■ Given text
Requirements for Word Problem Solutions

**Set up a Variable Dictionary.**You must let your readers know what each variable in your problem represents. This can be accomplished in a number of ways:- Statements such as “Let P represent the perimeter of the rectangle.”
- Labeling unknown values with variables in a table.
- Labeling unknown quantities in a sketch or diagram.

**Set up an Equation.**Every solution to a word problem must include a carefully crafted equation that accurately describes the constraints in the problem statement.**Solve the Equation.**You must always solve the equation set up in the previous step.**Answer the Question.**This step is easily overlooked. For example, the problem might ask for Jane’s age, but your equation’s solution gives the age of Jane’s sister Liz. Make sure you answer the original question asked in the problem.**Look Back.**It is important to note that this step does not imply that you should simply check your solution in your equation. After all, it’s possible that your equation incorrectly models the problem’s situation, so you could have a valid solution to an incorrect equation. The important question is: “Does your answer make sense based on the words in the original problem statement.”

## Consecutive Integers

The integers are *consecutive*, in the sense that one follows right after another. For example, 5 and 6 are a pair of consecutive integers. The important relation to notice is the fact that the second integer of this pair is one larger than its predecessor. That is, 6 = 5 + 1.

Definition: Consecutive Integers

Let *k* represent an integer. The next consecutive integer is the integer *k* + 1.

Thus, if *k* is an integer, then *k* + 1 is the next integer, *k* + 2 is the next integer after that, and so on.

Example 1

The three sides of a triangle are consecutive integers and the perimeter is 72 inches. Find the measure of each side of the triangle.

Solution

We follow the Requirements for Word Problem Solutions.

1. *Set up a Variable Dictionary.* In this case, a carefully labeled diagram is the best way to indicate what the unknown variable represents.

In our schematic diagram, we’ve labeled the three sides of the triangle with expressions representing the consecutive integers k, k+ 1, and k+ 2.

2. *Set up an Equation.* To find the perimeter P of the triangle, sum the three sides.

\[P = k + (k + 1) + (k + 2)\nonumber \]

However, we’re given the fact that the perimeter is 72 inches. Thus,

\[72 = k + (k + 1) + (k + 2)\nonumber \]

3. *Solve the Equation.* On the right, regroup and combine like terms.

■ Dataset entries
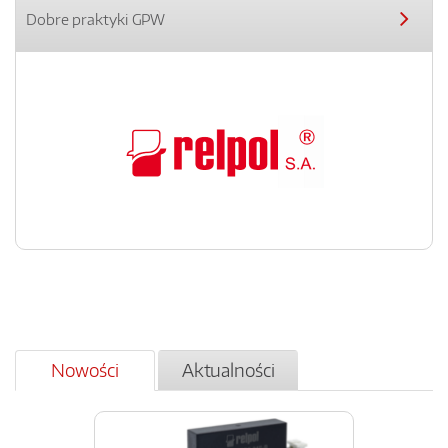
Dobre praktyki GPW
Nowości
Aktualności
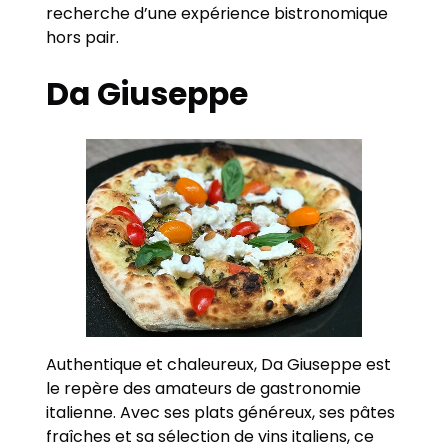
recherche d’une expérience bistronomique
hors pair.
Da Giuseppe
Authentique et chaleureux, Da Giuseppe est
le repère des amateurs de gastronomie
italienne. Avec ses plats généreux, ses pâtes
fraîches et sa sélection de vins italiens, ce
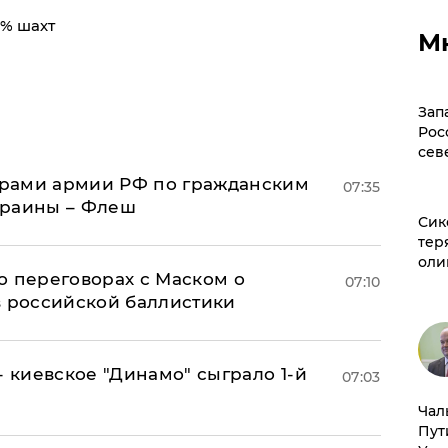
0% шахт
М
Зап
Рос
сев
рами армии РФ по гражданским
07:35
краины – Флеш
Сик
тер
оли
о переговорах с Маском о
07:10
в российской баллистики
- киевское "Динамо" сыграло 1-й
07:03
Чал
Пут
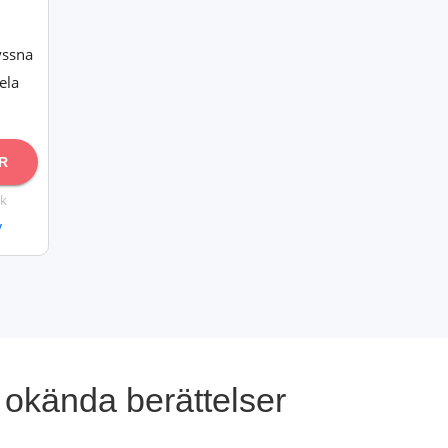
yssna
ela
R
k
y
 okända berättelser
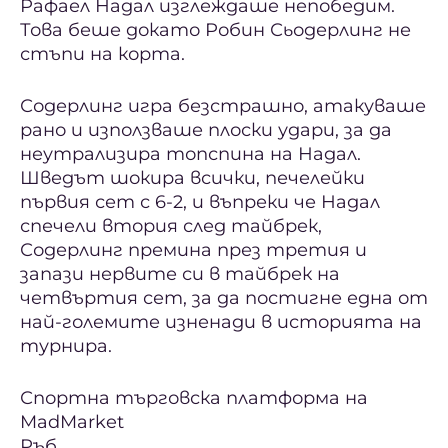
Рафаел Надал изглеждаше непобедим.
Това беше докато Робин Сьодерлинг не
стъпи на корта.
Содерлинг игра безстрашно, атакуваше
рано и използваше плоски удари, за да
неутрализира топспина на Надал.
Шведът шокира всички, печелейки
първия сет с 6-2, и въпреки че Надал
спечели втория след тайбрек,
Содерлинг премина през третия и
запази нервите си в тайбрек на
четвъртия сет, за да постигне една от
най-големите изненади в историята на
турнира.
Спортна търговска платформа на
MadMarket
Ръб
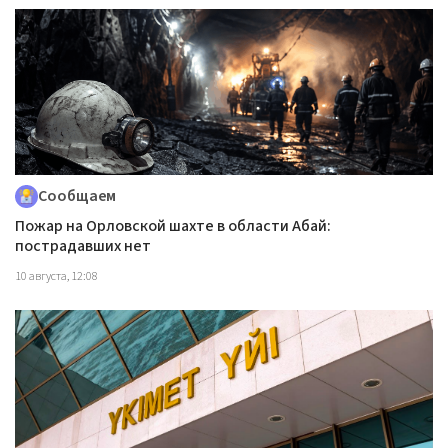
Сообщаем
Пожар на Орловской шахте в области Абай:
пострадавших нет
10 августа, 12:08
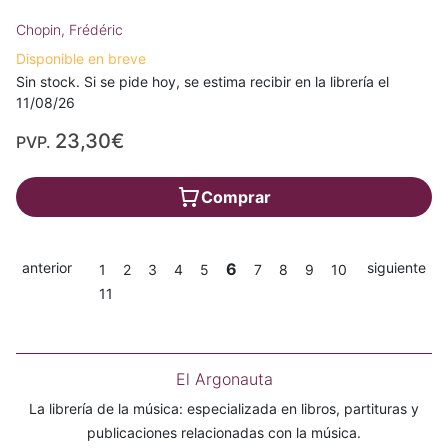
Chopin, Frédéric
Disponible en breve
Sin stock. Si se pide hoy, se estima recibir en la librería el
11/08/26
23,30€
PVP.
Comprar
anterior
6
siguiente
1
2
3
4
5
7
8
9
10
11
El Argonauta
La librería de la música: especializada en libros, partituras y
publicaciones relacionadas con la música.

■ Problems to work on
A) Translate this sentence from the word-problem text into Spanish: "Make sure you answer the original question asked in the problem."
B) Reproduce everything in the word-problem text from "Thus, if *k*" down to "unknown variable represents.", word for word.

■ Solutions below
A) Asegúrate de responder a la pregunta original planteada en el problema.

B)
Thus, if *k* is an integer, then *k* + 1 is the next integer, *k* + 2 is the next integer after that, and so on.

Example 1

The three sides of a triangle are consecutive integers and the perimeter is 72 inches. Find the measure of each side of the triangle.

Solution

We follow the Requirements for Word Problem Solutions.

1. *Set up a Variable Dictionary.* In this case, a carefully labeled diagram is the best way to indicate what the unknown variable represents.